Asante departed the club at the end of the 2023 season, totaling 59 league and cup games and 3 goals over two years.

=== Las Vegas Lights FC ===
USL Championship side Las Vegas Lights FC announced the signing of Asante on 23 February 2024, ahead of the 2024 USL Championship season. Asante made his first appearance for the Las Vegas-based side on 9 March, replacing Edison Azcona in the 55th minute in a 2–1 away loss to Memphis 901 FC. Asante made his first start for the Lights in a 3–1 home loss to FC Tulsa on 16 March.

=== Texoma FC ===
On 11 February 2025, Asante joined USL League One expansion club Texoma FC.

==International career==
Asante made his debut for Burkina Faso against South Africa at Ellis Park on 8 August 2011 in an international friendly. He scored his first goal for Burkina Faso in the 87th minute scoring one goal.
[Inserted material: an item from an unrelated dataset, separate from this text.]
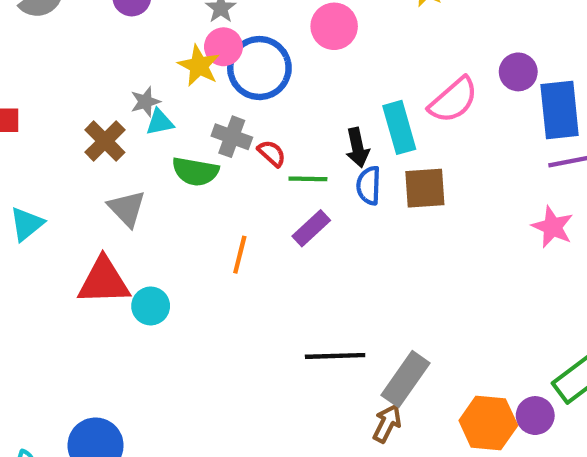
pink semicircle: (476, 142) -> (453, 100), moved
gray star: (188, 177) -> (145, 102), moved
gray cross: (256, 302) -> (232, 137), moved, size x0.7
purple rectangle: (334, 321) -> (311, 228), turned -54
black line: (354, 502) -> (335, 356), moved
In November 2011, he dropped from the national team to join his home country Ghana.

===Ghana national team===
On 16 May 2012, Asante was called up to the Ghana squad for two 2014 World Cup qualification matches against Lesotho and Zambia but was later dropped due to concerns over his eligibility to play for Ghana.
Asante has since been cleared to play for Ghana.

== Career statistics ==

Appearances and goals by club, season and competition
Club: Season; League; National cup; Other; Total
Division: Apps; Goals; Apps; Goals; Apps; Goals; Apps; Goals
Phoenix Rising: 2018; USL; 36; 14; 0; 0; 4; 1; 40; 15
2019: USL Championship; 34; 22; 1; 0; 2; 0; 37; 22
2020: 17; 8; 0; 0; 3; 2; 20; 10
2021: 26; 10; 0; 0; 0; 0; 26; 10
Total: 113; 54; 1; 0; 9; 3; 123; 57
Indy Eleven: 2022; USL C; 25; 1; 0; 0; 0; 0; 25; 1
2023: 33; 2; 1; 0; 0; 0; 34; 2
Total: 58; 3; 1; 0; 0; 0; 59; 3
Las Vegas Lights: 2024; USLC; 31; 0; 0; 0; 0; 0; 31; 0
Texoma FC: 2025; USL League One; 4; 0; 1; 0; 0; 0; 5; 0
Career total: 206; 57; 3; 0; 9; 3; 218; 60

==Honours==
ASFA Yennenga
- Burkinabé Premier League: 2010–11
Phoenix Rising

- USL Championship Regular Season: 2019
- Western Conference
  - Winners (Regular Season): 2019, 2021
  - Winners (Playoffs): 2018, 2020

Individual

- Burkinabé Premier League Top scorer: 2009–10, 2010–11
- Ghana Player of the Year: 2017
- USL Championship Most Valuable Player: 2019 & 2020
- USL Championship All-League First Team: 2018, 2019, 2020
- USL Championship Top scorer: 2019
- USL Championship Assists Champion: 2019, 2020
- Phoenix Rising Most Valuable Player (Fan's Choice): 2019
- Phoenix Rising Goal of the season: 2019
- Phoenix Rising Players Player of the year: 2019
Records
- Phoenix Rising's all-time top scorer with 36 goals – 2019.
- USL Championship most assists in a season (17) – 2019
- Phoenix Rising's single-season goal record.
- USL most combined goals and assists in a season.